**Collected data entries:**
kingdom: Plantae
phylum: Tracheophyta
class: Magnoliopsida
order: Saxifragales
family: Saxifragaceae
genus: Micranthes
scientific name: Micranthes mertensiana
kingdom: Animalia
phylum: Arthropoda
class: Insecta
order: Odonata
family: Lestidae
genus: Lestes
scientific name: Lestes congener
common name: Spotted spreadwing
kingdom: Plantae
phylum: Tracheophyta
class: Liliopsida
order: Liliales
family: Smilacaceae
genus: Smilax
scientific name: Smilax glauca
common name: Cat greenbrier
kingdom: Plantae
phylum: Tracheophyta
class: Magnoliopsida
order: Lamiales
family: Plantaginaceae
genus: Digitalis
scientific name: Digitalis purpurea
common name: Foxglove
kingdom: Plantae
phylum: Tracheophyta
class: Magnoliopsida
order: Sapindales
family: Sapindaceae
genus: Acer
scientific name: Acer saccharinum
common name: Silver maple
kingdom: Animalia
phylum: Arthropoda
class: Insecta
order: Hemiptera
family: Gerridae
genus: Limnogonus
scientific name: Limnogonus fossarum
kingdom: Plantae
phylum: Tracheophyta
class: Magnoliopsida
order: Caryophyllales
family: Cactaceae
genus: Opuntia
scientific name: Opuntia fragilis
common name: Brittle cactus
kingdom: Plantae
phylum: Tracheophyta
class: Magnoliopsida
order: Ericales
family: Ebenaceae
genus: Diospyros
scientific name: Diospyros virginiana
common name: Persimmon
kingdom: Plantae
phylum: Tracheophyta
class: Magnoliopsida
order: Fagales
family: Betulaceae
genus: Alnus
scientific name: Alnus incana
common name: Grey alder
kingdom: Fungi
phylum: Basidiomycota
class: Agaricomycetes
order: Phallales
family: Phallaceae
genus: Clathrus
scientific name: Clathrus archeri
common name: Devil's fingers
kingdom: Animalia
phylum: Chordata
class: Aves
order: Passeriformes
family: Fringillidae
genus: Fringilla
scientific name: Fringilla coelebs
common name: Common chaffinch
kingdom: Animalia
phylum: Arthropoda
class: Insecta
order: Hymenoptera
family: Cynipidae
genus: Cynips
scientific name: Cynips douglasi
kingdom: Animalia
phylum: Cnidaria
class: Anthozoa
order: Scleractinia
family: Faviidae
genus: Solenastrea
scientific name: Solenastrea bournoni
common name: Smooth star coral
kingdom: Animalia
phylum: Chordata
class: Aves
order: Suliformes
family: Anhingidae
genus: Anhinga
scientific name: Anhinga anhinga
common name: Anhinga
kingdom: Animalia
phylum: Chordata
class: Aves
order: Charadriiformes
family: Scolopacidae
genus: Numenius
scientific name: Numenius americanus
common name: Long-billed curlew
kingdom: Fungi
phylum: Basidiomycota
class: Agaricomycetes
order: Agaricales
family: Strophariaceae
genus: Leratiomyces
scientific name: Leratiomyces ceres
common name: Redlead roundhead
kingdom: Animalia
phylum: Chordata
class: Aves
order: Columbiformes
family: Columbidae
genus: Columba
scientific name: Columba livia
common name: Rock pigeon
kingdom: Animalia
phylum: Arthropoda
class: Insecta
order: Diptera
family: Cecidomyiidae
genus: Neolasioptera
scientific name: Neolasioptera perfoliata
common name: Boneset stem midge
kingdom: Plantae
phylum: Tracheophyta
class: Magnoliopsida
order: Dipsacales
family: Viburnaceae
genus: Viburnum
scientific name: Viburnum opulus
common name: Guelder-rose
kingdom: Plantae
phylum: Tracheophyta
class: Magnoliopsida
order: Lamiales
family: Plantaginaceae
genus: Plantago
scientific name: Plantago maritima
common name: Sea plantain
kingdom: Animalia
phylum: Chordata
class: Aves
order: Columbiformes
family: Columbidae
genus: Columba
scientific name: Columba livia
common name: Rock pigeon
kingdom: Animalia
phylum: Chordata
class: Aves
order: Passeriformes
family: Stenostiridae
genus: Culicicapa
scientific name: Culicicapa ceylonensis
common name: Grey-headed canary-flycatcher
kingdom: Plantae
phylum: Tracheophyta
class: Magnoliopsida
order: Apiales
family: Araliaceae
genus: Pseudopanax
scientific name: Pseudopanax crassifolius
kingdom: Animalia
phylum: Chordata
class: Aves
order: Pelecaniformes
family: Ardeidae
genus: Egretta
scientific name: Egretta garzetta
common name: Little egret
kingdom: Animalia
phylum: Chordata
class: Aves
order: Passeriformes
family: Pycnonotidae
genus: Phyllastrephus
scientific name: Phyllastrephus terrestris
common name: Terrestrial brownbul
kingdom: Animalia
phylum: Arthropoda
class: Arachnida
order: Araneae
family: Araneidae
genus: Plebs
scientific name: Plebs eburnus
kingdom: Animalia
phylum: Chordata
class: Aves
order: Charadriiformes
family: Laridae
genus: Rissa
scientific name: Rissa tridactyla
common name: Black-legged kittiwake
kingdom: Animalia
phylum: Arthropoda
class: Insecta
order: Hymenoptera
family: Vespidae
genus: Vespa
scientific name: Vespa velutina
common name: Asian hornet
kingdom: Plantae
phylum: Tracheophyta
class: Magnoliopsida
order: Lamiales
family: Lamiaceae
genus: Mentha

**DIRECTIONS:** Rewrite all of these lines with "scientific name" changed to "binomial name" everywhere it appears, keeping everything else the same.

**RESULT FOR THIS EXERCISE:**
kingdom: Plantae
phylum: Tracheophyta
class: Magnoliopsida
order: Saxifragales
family: Saxifragaceae
genus: Micranthes
binomial name: Micranthes mertensiana
kingdom: Animalia
phylum: Arthropoda
class: Insecta
order: Odonata
family: Lestidae
genus: Lestes
binomial name: Lestes congener
common name: Spotted spreadwing
kingdom: Plantae
phylum: Tracheophyta
class: Liliopsida
order: Liliales
family: Smilacaceae
genus: Smilax
binomial name: Smilax glauca
common name: Cat greenbrier
kingdom: Plantae
phylum: Tracheophyta
class: Magnoliopsida
order: Lamiales
family: Plantaginaceae
genus: Digitalis
binomial name: Digitalis purpurea
common name: Foxglove
kingdom: Plantae
phylum: Tracheophyta
class: Magnoliopsida
order: Sapindales
family: Sapindaceae
genus: Acer
binomial name: Acer saccharinum
common name: Silver maple
kingdom: Animalia
phylum: Arthropoda
class: Insecta
order: Hemiptera
family: Gerridae
genus: Limnogonus
binomial name: Limnogonus fossarum
kingdom: Plantae
phylum: Tracheophyta
class: Magnoliopsida
order: Caryophyllales
family: Cactaceae
genus: Opuntia
binomial name: Opuntia fragilis
common name: Brittle cactus
kingdom: Plantae
phylum: Tracheophyta
class: Magnoliopsida
order: Ericales
family: Ebenaceae
genus: Diospyros
binomial name: Diospyros virginiana
common name: Persimmon
kingdom: Plantae
phylum: Tracheophyta
class: Magnoliopsida
order: Fagales
family: Betulaceae
genus: Alnus
binomial name: Alnus incana
common name: Grey alder
kingdom: Fungi
phylum: Basidiomycota
class: Agaricomycetes
order: Phallales
family: Phallaceae
genus: Clathrus
binomial name: Clathrus archeri
common name: Devil's fingers
kingdom: Animalia
phylum: Chordata
class: Aves
order: Passeriformes
family: Fringillidae
genus: Fringilla
binomial name: Fringilla coelebs
common name: Common chaffinch
kingdom: Animalia
phylum: Arthropoda
class: Insecta
order: Hymenoptera
family: Cynipidae
genus: Cynips
binomial name: Cynips douglasi
kingdom: Animalia
phylum: Cnidaria
class: Anthozoa
order: Scleractinia
family: Faviidae
genus: Solenastrea
binomial name: Solenastrea bournoni
common name: Smooth star coral
kingdom: Animalia
phylum: Chordata
class: Aves
order: Suliformes
family: Anhingidae
genus: Anhinga
binomial name: Anhinga anhinga
common name: Anhinga
kingdom: Animalia
phylum: Chordata
class: Aves
order: Charadriiformes
family: Scolopacidae
genus: Numenius
binomial name: Numenius americanus
common name: Long-billed curlew
kingdom: Fungi
phylum: Basidiomycota
class: Agaricomycetes
order: Agaricales
family: Strophariaceae
genus: Leratiomyces
binomial name: Leratiomyces ceres
common name: Redlead roundhead
kingdom: Animalia
phylum: Chordata
class: Aves
order: Columbiformes
family: Columbidae
genus: Columba
binomial name: Columba livia
common name: Rock pigeon
kingdom: Animalia
phylum: Arthropoda
class: Insecta
order: Diptera
family: Cecidomyiidae
genus: Neolasioptera
binomial name: Neolasioptera perfoliata
common name: Boneset stem midge
kingdom: Plantae
phylum: Tracheophyta
class: Magnoliopsida
order: Dipsacales
family: Viburnaceae
genus: Viburnum
binomial name: Viburnum opulus
common name: Guelder-rose
kingdom: Plantae
phylum: Tracheophyta
class: Magnoliopsida
order: Lamiales
family: Plantaginaceae
genus: Plantago
binomial name: Plantago maritima
common name: Sea plantain
kingdom: Animalia
phylum: Chordata
class: Aves
order: Columbiformes
family: Columbidae
genus: Columba
binomial name: Columba livia
common name: Rock pigeon
kingdom: Animalia
phylum: Chordata
class: Aves
order: Passeriformes
family: Stenostiridae
genus: Culicicapa
binomial name: Culicicapa ceylonensis
common name: Grey-headed canary-flycatcher
kingdom: Plantae
phylum: Tracheophyta
class: Magnoliopsida
order: Apiales
family: Araliaceae
genus: Pseudopanax
binomial name: Pseudopanax crassifolius
kingdom: Animalia
phylum: Chordata
class: Aves
order: Pelecaniformes
family: Ardeidae
genus: Egretta
binomial name: Egretta garzetta
common name: Little egret
kingdom: Animalia
phylum: Chordata
class: Aves
order: Passeriformes
family: Pycnonotidae
genus: Phyllastrephus
binomial name: Phyllastrephus terrestris
common name: Terrestrial brownbul
kingdom: Animalia
phylum: Arthropoda
class: Arachnida
order: Araneae
family: Araneidae
genus: Plebs
binomial name: Plebs eburnus
kingdom: Animalia
phylum: Chordata
class: Aves
order: Charadriiformes
family: Laridae
genus: Rissa
binomial name: Rissa tridactyla
common name: Black-legged kittiwake
kingdom: Animalia
phylum: Arthropoda
class: Insecta
order: Hymenoptera
family: Vespidae
genus: Vespa
binomial name: Vespa velutina
common name: Asian hornet
kingdom: Plantae
phylum: Tracheophyta
class: Magnoliopsida
order: Lamiales
family: Lamiaceae
genus: Mentha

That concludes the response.